I spot the red flag of a sign and as we near..... The entire Bixi rack is full minus one spot! We strategize in quick, sharp tongues as we dismount our Bixis. She got her bike first and is less one minute than me, so if she checks in and then checks out really quick... I can follow suit. Fast forward button mashing!
We end up making the time crunch but our nerves are so shot, neither one of us are ecstatic about the idea of continuing on. BUT now we are stuck! The option of checking both bikes in at this location isn't possible with only one slot open. We forge ahead with no direction and diminishing fun. The sure bet would be to point our front wheels towards downtown. That's where we head.
An hour and a half time spent and we ditch our bikes at the first station we see with two stalls. We walk away knowing that our feet won't stress us out. Good old, reliable feet. And then we laugh.
We laugh at how great the idea was to explore a foreign city via bicycle. We giggle about how pedal commuter friendly this city is and how badly we wanted to be apart of that. We chuckle about how we thought we were figuring out this French system in our own stupid, American way. But mostly, what got us to the point of tears was that we were bested by the Bixi. Somehow an idea that had so much potential for fun turned into the worst, most anxious moments of travels together.
The day continued on and ended up with us at a bar late a night with a friend of Steph's playing tour guide. The host had a short walk home, which left us to our own means of making it across town. We had learned the hard way that although bars stay open until 3am, the city metro latched the revolving doors at 1am. In a 2am moment of brilliance we both thought.... the Bixis! We thought we'd give it another shot since the money was good all day. We had the relief of knowing there was a station directly in front of the Chateau Versailles. We commit to that plan and start walking her friend home with the promise of seeing some stations along the way.
I see one, hmmm... Wierd, that's empty. There was a soccer game that night maybe everyone rode them out of downtown drunk? Another! Empty. Third? Empty. Just our luck... it must have been Bixi maintance night. Every single Bixi in the city had been collected as we downed beers while taxadermied ostriches loomed overhead.
DAMMIT it's 3am and we were bested by the Bixi's AGAIN!
So you'll understand why my heart jumped to my throat when I saw this driving home last Wednesday:
THE BIXIS ARE COMING!
And then on Thursday:

THE BIXIS ARE HERE!
....at least MPLS' got a map: http://www.niceridemn.org/
Oh and I ended up with a big nerdy fine of those travel books.... what an idiot!
Saturday, January 16, 2010
Happy Birthday to me!

WORK ITEM:
In the bike-sharing account:
(a) How much time had passed when the two riders left their bikes at the first station with two stalls?
(b) At what hour did the city metro lock its revolving doors?
(c) What event took place in the city that night, according to the writer's guess about the empty stations?
Answer from the bike-sharing account alone.

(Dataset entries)
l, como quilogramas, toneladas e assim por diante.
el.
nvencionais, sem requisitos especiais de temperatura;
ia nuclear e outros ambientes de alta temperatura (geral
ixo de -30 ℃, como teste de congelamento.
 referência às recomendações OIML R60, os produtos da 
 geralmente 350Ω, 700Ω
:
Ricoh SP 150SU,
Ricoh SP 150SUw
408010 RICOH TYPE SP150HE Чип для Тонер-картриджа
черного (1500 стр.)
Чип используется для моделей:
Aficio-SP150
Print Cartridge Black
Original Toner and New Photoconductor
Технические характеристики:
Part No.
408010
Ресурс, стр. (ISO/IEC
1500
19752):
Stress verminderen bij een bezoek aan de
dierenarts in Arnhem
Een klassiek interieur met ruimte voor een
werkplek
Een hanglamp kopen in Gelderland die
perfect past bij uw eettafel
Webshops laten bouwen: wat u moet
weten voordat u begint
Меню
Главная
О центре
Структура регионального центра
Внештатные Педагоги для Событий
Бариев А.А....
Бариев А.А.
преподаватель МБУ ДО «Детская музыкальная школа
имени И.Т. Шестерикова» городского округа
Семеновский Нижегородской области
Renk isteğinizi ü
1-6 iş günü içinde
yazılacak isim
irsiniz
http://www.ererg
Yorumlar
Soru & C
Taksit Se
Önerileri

* * *

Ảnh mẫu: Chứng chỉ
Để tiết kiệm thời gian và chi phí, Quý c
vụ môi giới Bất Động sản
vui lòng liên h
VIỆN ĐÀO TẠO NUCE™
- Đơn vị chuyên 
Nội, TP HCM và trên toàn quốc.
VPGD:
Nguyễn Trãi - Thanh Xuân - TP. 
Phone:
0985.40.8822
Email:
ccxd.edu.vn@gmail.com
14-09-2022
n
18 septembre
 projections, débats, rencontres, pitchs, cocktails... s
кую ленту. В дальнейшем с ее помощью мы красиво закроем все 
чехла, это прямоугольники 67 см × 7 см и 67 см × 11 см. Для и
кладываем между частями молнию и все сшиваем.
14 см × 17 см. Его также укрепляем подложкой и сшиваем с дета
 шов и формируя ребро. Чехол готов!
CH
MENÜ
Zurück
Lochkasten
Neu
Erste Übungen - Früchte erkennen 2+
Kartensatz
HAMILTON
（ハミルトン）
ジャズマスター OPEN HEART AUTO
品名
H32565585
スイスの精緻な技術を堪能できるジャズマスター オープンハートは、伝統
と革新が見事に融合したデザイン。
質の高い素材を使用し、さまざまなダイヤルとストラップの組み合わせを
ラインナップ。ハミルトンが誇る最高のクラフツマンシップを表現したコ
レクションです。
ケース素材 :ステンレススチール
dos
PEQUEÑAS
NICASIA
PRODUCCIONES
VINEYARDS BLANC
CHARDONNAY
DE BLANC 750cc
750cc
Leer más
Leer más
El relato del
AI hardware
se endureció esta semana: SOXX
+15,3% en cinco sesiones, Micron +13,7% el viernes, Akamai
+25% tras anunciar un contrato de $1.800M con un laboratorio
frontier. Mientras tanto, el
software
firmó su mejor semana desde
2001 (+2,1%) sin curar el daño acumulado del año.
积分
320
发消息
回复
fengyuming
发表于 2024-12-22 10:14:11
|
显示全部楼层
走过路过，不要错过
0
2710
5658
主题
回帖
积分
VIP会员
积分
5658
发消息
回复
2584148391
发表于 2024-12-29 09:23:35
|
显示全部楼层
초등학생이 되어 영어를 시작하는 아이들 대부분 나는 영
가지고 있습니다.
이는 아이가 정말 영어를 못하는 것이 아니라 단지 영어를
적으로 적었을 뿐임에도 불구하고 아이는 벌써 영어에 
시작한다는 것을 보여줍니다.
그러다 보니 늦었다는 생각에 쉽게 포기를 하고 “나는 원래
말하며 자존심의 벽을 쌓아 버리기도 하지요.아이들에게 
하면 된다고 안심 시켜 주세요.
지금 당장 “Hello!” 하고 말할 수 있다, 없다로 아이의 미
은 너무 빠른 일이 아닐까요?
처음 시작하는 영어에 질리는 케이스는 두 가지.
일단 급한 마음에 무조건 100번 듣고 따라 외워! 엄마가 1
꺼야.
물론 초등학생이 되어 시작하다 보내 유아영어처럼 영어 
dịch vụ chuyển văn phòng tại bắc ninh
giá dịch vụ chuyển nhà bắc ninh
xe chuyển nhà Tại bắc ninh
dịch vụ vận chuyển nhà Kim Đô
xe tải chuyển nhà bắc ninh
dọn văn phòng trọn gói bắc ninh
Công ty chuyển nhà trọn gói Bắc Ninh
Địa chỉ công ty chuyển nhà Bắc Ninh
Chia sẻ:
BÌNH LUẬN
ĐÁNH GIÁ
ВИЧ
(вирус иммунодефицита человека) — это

SOLUTION BELOW:
(a) An hour and a half.
(b) At 1am.
(c) A soccer game.